The LDBC Social Network Benchmark (SNB) is composed of three distinct workloads, interactive, business intelligence and graph analytics. This post introduces the interactive workload.
The benchmark measures the speed of queries of medium complexity against a social network being constantly updated. The queries are scoped to a user’s social environment and potentially access data associated with the friends or a user and their friends.
This is representative of an operational application. This goes beyond OLTP (On Line Transaction Processing) by having substantially more complex queries touching much more data than the point lookups and short reports in TPC-C or E. The emphasis is presenting a rich and timely view of a constantly changing environment.
SNB Interactive gives end users and application developers a reference workload for comparing the relative merits of different technologies for graph data management. These range from dedicated graph databases to RDF stores and relational databases. There are graph serving benchmarks such as the Facebook Linkbench but SMB Interactive goes well beyond this in richness of schema and queries.
The challenge to implementors is handling the user facing logic of a social network in a single system as the scale increases. The present practice in large social networks is massive sharding and use of different SQL and key value stores for different aspects of the service. The SNB workload is not intended to replicate this situation but to look for ways forward, so that one system can keep up with transactions and offer user rich and varied insight into their environment. The present practice relies on massive precomputation but SNB interactive seeks more agility and adhoc capability also on the operational side.
The dataset is scaled in buckets, with distinct scales for 10, 30, 100, 300GB and so forth. A 100GB dataset has approximately 500,000 simulated users with their connections and online history. This is a convenient low-end single server size while 500 million users is 100TB, which is a data center scale requiring significant scale-out.
The metric is operations per minute at scale. Online benchmarks typically have a fixed ratio between throughput and dataset size. Here we depart from this, thus one can report arbitrarily high throughputs at any scale. This makes main memory approaches feasible, which corresponds to present online practices. The benchmark makes transactions and queries on a simulated timeline of social interactions. The challenge for the systm is to run this as fast as possible at the selected scale while providing fast and predictable response times.

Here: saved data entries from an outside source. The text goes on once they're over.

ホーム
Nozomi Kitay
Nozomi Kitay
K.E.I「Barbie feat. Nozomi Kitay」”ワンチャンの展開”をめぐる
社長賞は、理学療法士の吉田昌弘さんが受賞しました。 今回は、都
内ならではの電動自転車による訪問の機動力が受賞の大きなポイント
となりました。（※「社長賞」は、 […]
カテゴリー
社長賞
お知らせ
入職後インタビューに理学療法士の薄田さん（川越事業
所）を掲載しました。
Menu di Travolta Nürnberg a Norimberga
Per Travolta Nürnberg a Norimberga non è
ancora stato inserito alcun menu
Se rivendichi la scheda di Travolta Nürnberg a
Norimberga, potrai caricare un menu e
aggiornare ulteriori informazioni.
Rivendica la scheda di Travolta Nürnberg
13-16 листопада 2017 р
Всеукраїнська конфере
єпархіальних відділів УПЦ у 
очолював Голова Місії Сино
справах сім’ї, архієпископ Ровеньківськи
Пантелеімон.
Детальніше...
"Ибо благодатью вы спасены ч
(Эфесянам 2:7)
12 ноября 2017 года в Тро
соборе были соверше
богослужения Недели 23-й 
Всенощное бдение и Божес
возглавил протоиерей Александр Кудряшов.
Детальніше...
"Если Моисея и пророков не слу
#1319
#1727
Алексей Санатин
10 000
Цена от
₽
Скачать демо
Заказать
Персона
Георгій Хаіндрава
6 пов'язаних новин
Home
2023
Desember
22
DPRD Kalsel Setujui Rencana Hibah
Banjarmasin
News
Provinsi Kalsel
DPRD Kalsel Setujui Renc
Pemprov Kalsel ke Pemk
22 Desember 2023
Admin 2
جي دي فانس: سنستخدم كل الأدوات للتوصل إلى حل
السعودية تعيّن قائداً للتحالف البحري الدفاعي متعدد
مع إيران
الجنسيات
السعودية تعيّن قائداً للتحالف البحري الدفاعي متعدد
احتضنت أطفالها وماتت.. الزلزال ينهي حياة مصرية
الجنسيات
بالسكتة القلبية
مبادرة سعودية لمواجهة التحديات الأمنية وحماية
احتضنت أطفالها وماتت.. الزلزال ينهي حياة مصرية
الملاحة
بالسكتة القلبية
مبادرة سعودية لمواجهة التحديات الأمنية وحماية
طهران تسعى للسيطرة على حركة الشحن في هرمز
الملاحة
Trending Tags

Throughput can be increased at the cost of latency but here the system must satisfy response time criteria while running at the reported throughput.
Different technologies can be used for implementing SNB interactive. The workload is defined in natural language with sample implementations in SPARQL and Cypher. Other possibilities include SQL and graph database API’s.
SNB Interactive is an example of LDBC’s choke point driven design methodology, where we draw on the combined knowledge and experience of several database system architects for defining realistic, yet ambitious challenges whose solution will advance the state of the art
The benchmark specification and associated tools are now offered for public feedback. The LDBC partners working on SNB nteractive will provide sample implementations of the workload on their systems, including Virtuoso, Neo4J and Sparsity. Specifics of availability and coverage may vary.
Subsequent posts will address the workload in more detail.